_WORK TASK_
In the copy, include no pictures, but reproduce every record exactly.

━━━ INFORMATION GIVEN ━━━

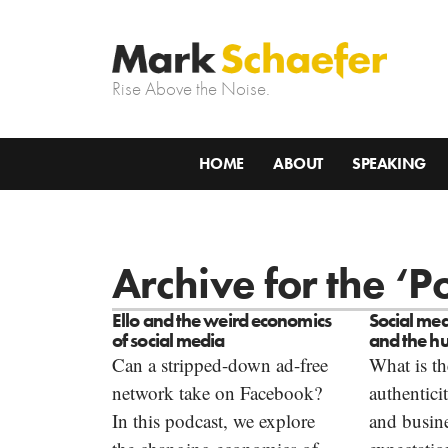
Rise Above the Noise.
HOME
ABOUT
SPEAKING
Archive for the ‘
Ello and the weird economics
Social med
of social media
and the h
Can a stripped-down ad-free
What is th
network take on Facebook?
authentici
In this podcast, we explore
and busine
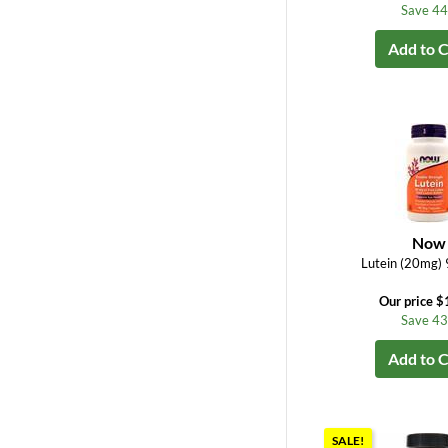
Save 4
Add to C
Now
Lutein (20mg) 
Our price $
Save 4
Add to C
SALE!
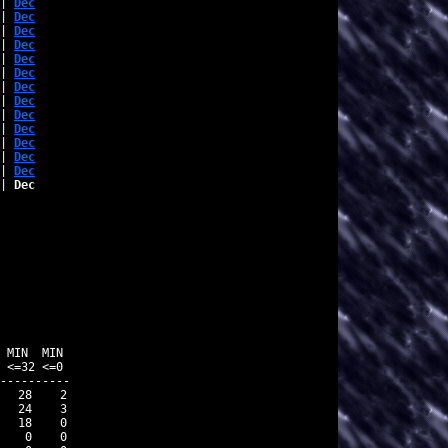
| 
Dec
| 
Dec
| 
Dec
| 
Dec
| 
Dec
| 
Dec
| 
Dec
| 
Dec
| 
Dec
| 
Dec
| 
Dec
| 
Dec
| 
Dec
| 
Dec
          

 MIN  MIN 

 <=32 <=0 

----------

  28    2

  24    3

  18    0

   0    0
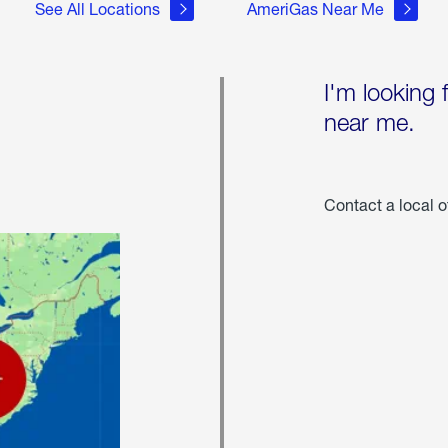
See All Locations
AmeriGas Near Me
I'm looking 
near me.
Contact a local o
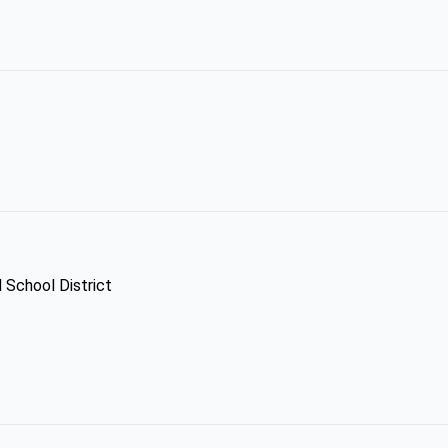
d School District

━━━

_FINISHED TASK_
Rise Above the Noise.
HOME
ABOUT
SPEAKING
Archive for the ‘
Ello and the weird economics
Social med
of social media
and the h
Can a stripped-down ad-free
What is th
network take on Facebook?
authentici
In this podcast, we explore
and busine
Save 4
Add to C
Now
Lutein (20mg) 
Our price $
Save 4
Add to C
SALE!
| 
Dec
| 
Dec
| 
Dec
| 
Dec
| 
Dec
| 
Dec
| 
Dec
| 
Dec
| 
Dec
| 
Dec
| 
Dec
| 
Dec
| 
Dec
| 
Dec
          

 MIN  MIN 

 <=32 <=0 

----------

  28    2

  24    3

  18    0

   0    0
See All Locations
AmeriGas Near Me
I'm looking 
near me.
Contact a local o
d School District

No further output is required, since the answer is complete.